Last night, I met one of my literary heroes. If you haven’t read this book, order it now. And then this one.  Or her latest.  From the moment I read Janet Malcolm’s work in the New Yorker in my early twenties, I was hooked. The quality of mind and quality of prose are perfectly met. Was I nervous? Check. Did I say something really stupid, twice? Check.  Coffee was  finished when I blurted what a big fan I am. It’s extraordinary how you feel you have a relationship with an author you’ve never met, when you’ve read a body of work and powerfully responded to it. When it has shaped your ideas and standards. I wasn’t disappointed. She was  like her prose: elegant, incisive, exacting,  penetrating. Also funny, which I wouldn’t have guessed.

I might have asked this long ago, so forgive me. But do you any good stories to tell about literary heroes.

54 Responses

  1. Meeting literary heroes is like unrequited love. You have spent hours thinking about them and they don’t care whether or not you exist. I felt this way when I met Adrienne Rich. Marie Ponsot was like the love who at least smiled and kissed your cheek before he/she turned away.

  2. I once met and chatted with the white-suited Tom Wolfe in line at LaGuardia. Later, on the flight, I crashed the First Class section to get his autograph. Yes, I was a grown man at the time.

  3. Wish I did – I’ve never subscribed to the hero thing but I am fortunate to have many artists/writers/musicians in my life. Those that have honed and nurtured their creativity seem to glow from within – and like a moth to a flame, I enjoy circling that glow.

> Information supplied:
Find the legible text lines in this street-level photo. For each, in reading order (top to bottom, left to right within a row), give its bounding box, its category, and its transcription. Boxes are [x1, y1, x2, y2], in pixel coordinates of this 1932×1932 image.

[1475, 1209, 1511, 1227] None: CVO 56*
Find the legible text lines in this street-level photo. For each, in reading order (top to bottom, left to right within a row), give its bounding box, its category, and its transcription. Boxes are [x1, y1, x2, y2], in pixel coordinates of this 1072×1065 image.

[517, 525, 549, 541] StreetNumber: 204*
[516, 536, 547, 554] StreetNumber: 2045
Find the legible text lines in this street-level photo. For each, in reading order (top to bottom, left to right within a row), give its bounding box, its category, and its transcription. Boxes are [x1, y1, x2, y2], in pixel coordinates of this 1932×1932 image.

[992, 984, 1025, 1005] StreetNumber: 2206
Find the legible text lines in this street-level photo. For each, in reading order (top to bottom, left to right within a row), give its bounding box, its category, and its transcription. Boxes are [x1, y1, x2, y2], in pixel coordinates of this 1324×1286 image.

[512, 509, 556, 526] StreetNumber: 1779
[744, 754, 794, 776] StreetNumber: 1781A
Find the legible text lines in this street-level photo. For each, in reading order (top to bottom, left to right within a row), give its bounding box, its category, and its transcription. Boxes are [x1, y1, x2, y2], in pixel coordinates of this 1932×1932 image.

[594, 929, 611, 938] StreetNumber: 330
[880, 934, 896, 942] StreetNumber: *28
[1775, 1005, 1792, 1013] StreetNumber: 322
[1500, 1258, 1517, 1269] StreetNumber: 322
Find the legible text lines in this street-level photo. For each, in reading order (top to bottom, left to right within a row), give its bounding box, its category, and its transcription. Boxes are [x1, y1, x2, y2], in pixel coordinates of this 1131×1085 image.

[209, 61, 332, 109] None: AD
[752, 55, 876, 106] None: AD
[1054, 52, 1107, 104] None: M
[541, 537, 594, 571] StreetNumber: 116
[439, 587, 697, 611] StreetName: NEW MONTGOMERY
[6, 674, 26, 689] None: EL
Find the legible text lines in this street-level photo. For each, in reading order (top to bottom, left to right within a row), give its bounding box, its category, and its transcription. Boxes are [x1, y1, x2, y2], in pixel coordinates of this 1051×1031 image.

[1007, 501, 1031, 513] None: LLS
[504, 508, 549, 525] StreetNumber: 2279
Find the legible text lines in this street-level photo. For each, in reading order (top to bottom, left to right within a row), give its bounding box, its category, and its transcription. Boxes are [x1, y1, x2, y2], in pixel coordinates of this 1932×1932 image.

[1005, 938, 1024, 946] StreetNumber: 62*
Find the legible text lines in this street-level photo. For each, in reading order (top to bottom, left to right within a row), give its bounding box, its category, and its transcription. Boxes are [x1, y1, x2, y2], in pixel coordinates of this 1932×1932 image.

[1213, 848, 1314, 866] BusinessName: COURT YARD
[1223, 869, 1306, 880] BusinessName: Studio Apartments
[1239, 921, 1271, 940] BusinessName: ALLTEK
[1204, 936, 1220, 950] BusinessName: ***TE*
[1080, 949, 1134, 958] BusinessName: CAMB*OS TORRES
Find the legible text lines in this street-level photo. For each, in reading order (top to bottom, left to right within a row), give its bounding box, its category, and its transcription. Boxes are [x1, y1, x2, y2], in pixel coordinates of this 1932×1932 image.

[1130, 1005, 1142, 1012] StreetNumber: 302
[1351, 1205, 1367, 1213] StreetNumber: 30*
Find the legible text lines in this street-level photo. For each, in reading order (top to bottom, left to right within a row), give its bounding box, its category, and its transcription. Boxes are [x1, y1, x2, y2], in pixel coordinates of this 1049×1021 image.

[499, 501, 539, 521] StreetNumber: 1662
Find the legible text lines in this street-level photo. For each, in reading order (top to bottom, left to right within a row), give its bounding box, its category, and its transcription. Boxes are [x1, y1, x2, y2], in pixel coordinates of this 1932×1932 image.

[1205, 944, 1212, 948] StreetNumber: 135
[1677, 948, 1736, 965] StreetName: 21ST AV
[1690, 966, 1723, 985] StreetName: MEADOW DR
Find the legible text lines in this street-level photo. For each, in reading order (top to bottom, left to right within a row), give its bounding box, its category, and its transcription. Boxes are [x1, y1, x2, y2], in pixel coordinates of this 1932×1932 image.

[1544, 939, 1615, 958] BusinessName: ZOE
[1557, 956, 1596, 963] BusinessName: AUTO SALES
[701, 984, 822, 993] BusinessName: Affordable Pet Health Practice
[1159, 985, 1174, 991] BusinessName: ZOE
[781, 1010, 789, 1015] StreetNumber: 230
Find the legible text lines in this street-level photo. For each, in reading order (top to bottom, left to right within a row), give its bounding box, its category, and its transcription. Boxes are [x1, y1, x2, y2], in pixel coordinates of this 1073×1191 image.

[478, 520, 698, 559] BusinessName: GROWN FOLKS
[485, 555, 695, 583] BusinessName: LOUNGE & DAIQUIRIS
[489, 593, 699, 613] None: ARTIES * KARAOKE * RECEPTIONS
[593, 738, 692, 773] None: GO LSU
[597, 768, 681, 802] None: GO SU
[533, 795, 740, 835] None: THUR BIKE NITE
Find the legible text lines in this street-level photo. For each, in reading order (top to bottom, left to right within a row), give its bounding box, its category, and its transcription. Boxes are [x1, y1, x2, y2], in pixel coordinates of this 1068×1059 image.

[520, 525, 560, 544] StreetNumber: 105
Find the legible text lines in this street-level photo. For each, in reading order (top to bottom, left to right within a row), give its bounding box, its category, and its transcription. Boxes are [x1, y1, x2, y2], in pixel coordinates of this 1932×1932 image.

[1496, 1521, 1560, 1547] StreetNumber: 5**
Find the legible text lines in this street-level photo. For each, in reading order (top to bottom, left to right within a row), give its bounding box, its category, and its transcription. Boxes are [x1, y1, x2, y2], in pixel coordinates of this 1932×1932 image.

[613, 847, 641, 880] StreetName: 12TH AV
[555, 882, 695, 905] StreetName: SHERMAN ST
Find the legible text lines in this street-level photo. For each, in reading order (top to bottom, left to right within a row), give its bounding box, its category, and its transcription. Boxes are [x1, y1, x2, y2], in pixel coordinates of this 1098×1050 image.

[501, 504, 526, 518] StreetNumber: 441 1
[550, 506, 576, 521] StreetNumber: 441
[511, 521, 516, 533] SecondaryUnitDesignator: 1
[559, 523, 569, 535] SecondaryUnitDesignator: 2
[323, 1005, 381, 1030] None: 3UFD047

> Prompt A:
Answer these questions about the blog post on meeting a literary hero:
(i) In which publication did the writer first read Janet Malcolm's work?
(ii) What quality of Malcolm's did the writer say they wouldn't have guessed?
(iii) Where did the commenter first meet and chat with Tom Wolfe?
> Prompt B:
Set down the passage of the blog post on meeting a literary hero, starting with "2. I once met" and going on through "at the time.".

> Worked answer A:
(i) The New Yorker
(ii) That she was funny
(iii) In line at LaGuardia

> Worked answer B:
2. I once met and chatted with the white-suited Tom Wolfe in line at LaGuardia. Later, on the flight, I crashed the First Class section to get his autograph. Yes, I was a grown man at the time.